## [RECORD SET]

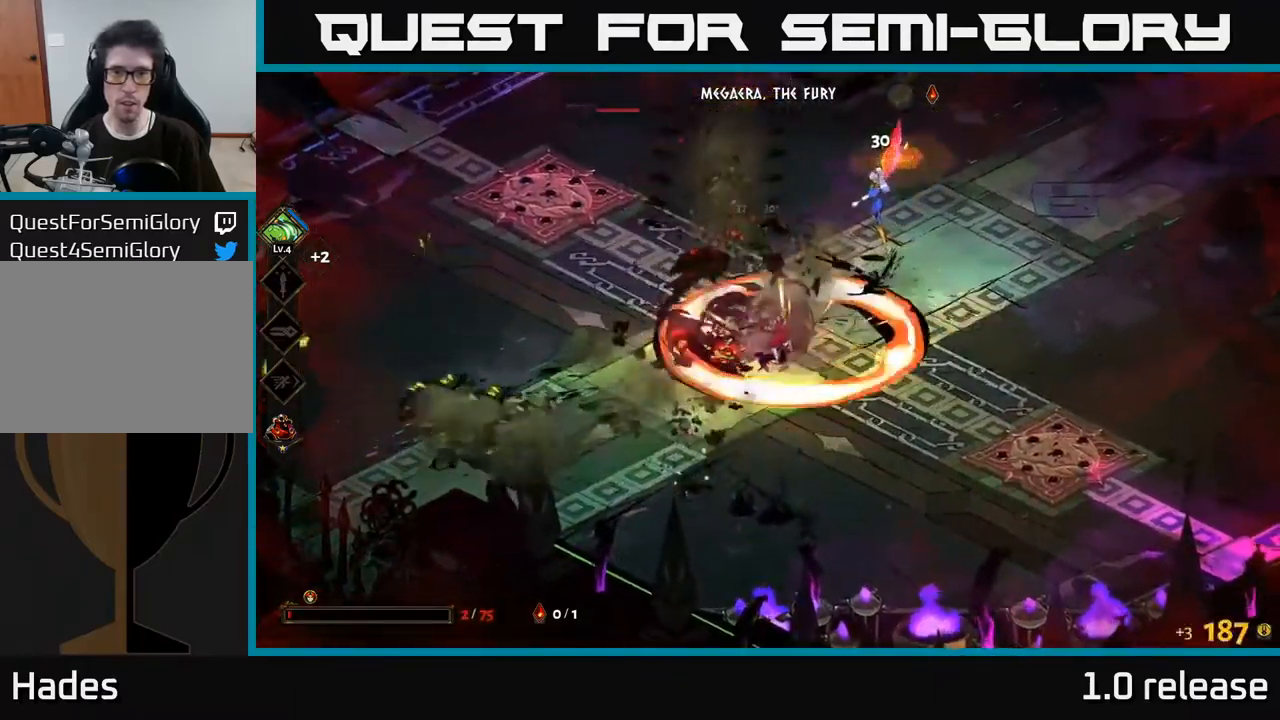
{"buttons": ["A", "X"], "left_stick": "up-right", "right_stick": "center", "events": [[100, "A", "down"], [134, "X", "down"], [217, "X", "up"], [300, "X", "down"], [384, "X", "up"], [450, "X", "down"]]}
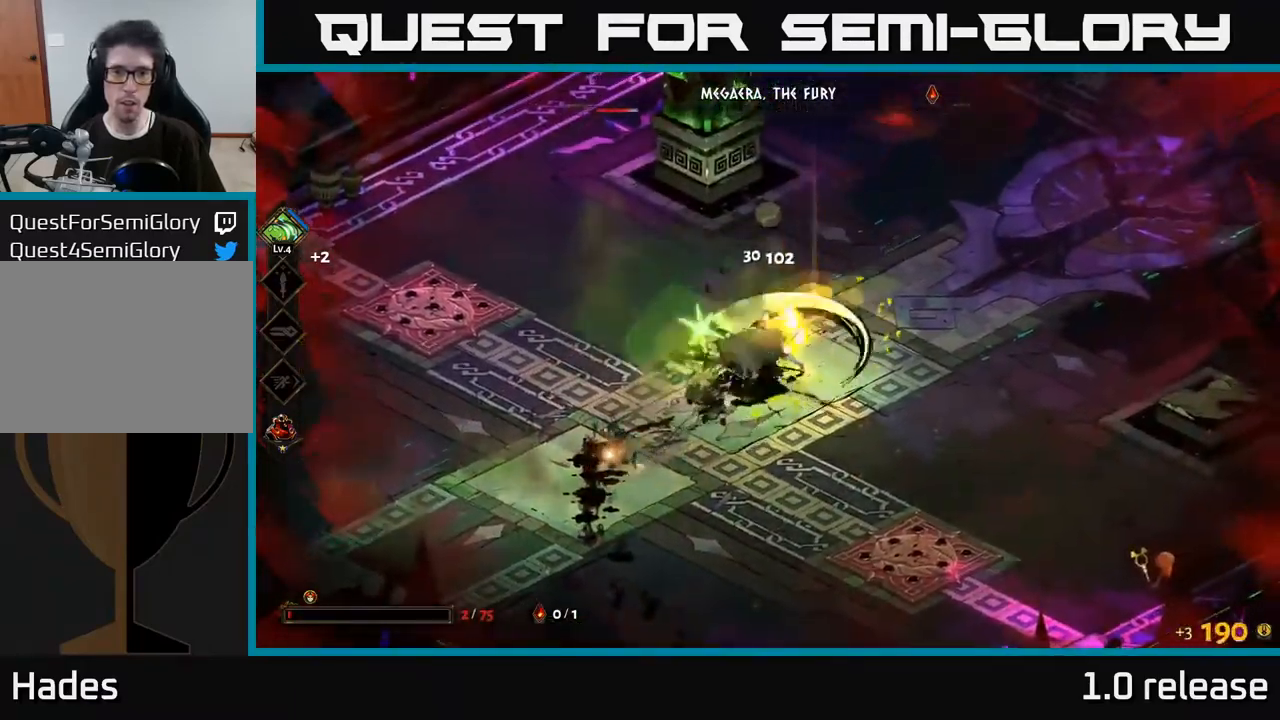
{"buttons": ["A"], "left_stick": "right", "right_stick": "center", "events": [[50, "X", "up"], [67, "A", "up"], [217, "left_stick", "right"], [234, "A", "down"], [367, "A", "up"], [500, "A", "down"]]}
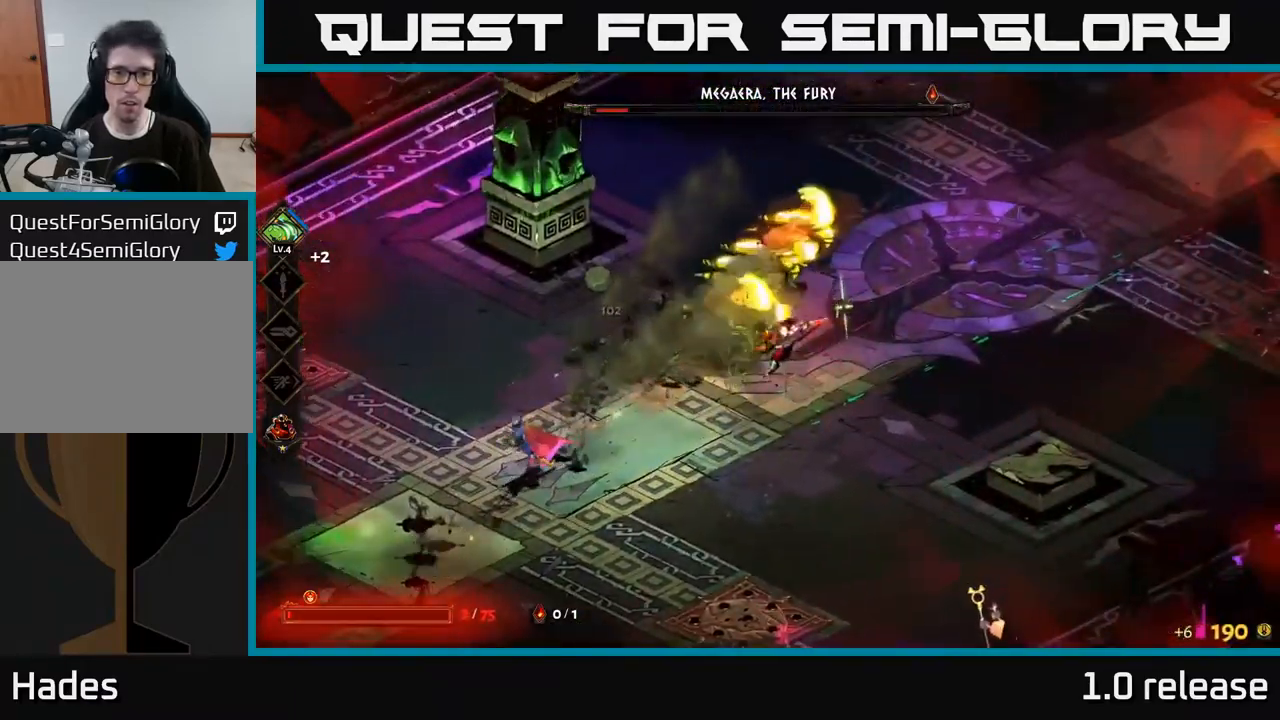
{"buttons": [], "left_stick": "right", "right_stick": "center", "events": [[150, "A", "up"]]}
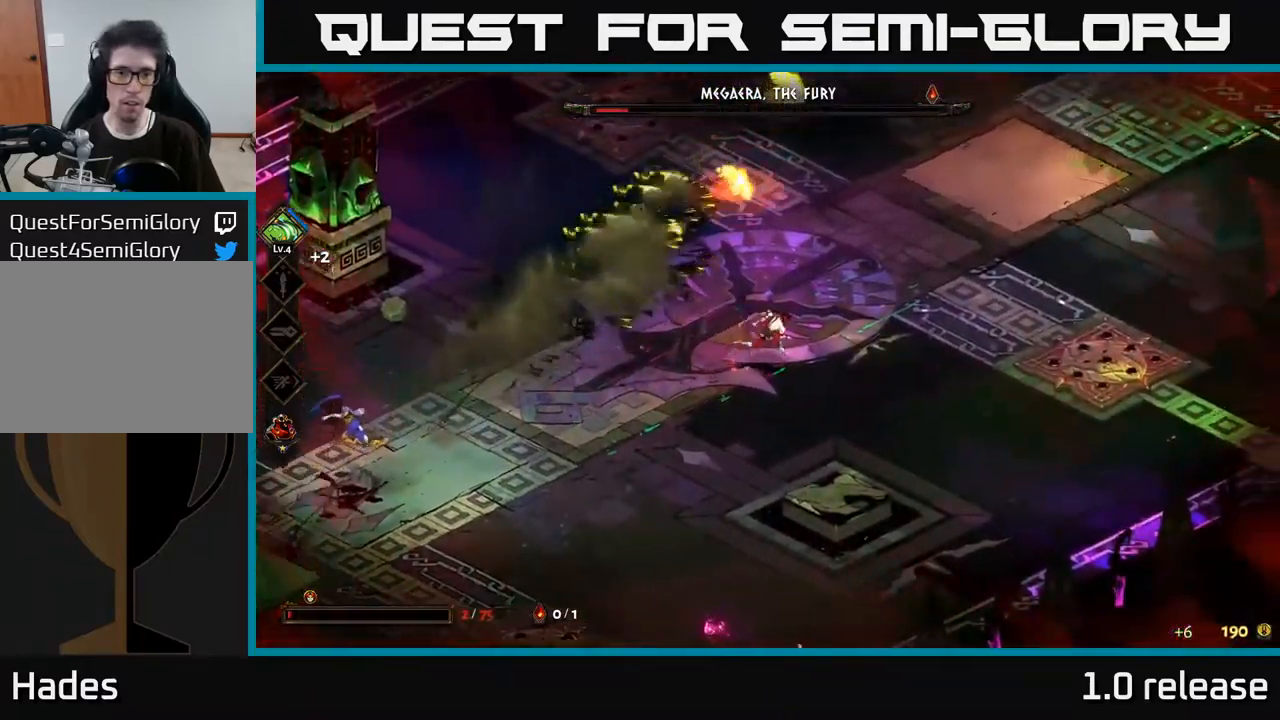
{"buttons": [], "left_stick": "left", "right_stick": "center", "events": [[284, "left_stick", "down-right"], [450, "left_stick", "left"]]}
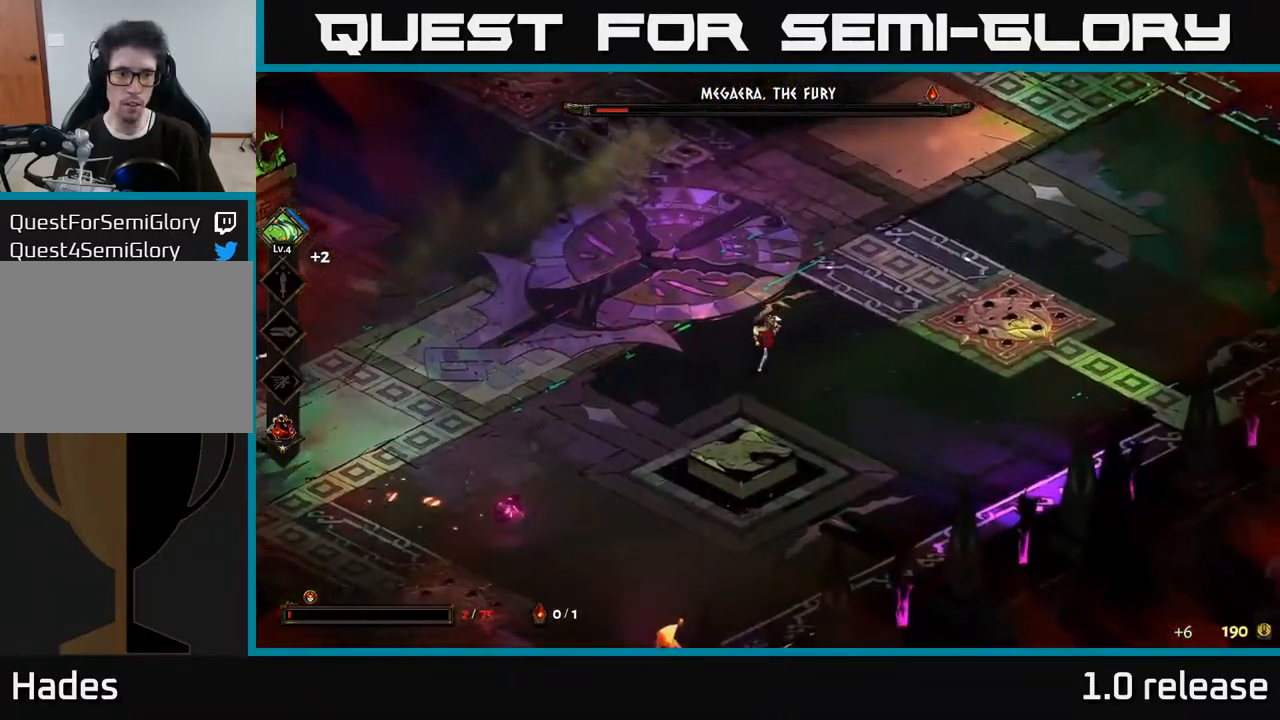
{"buttons": [], "left_stick": "up-right", "right_stick": "center", "events": [[434, "left_stick", "right"], [500, "left_stick", "up-right"]]}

## [ASSIGNMENT]
Write the material above out again exactly. Omit every image.

## [SOLUTION FOR THIS PROBLEM]
{"buttons": ["A", "X"], "left_stick": "up-right", "right_stick": "center", "events": [[100, "A", "down"], [134, "X", "down"], [217, "X", "up"], [300, "X", "down"], [384, "X", "up"], [450, "X", "down"]]}
{"buttons": ["A"], "left_stick": "right", "right_stick": "center", "events": [[50, "X", "up"], [67, "A", "up"], [217, "left_stick", "right"], [234, "A", "down"], [367, "A", "up"], [500, "A", "down"]]}
{"buttons": [], "left_stick": "right", "right_stick": "center", "events": [[150, "A", "up"]]}
{"buttons": [], "left_stick": "left", "right_stick": "center", "events": [[284, "left_stick", "down-right"], [450, "left_stick", "left"]]}
{"buttons": [], "left_stick": "up-right", "right_stick": "center", "events": [[434, "left_stick", "right"], [500, "left_stick", "up-right"]]}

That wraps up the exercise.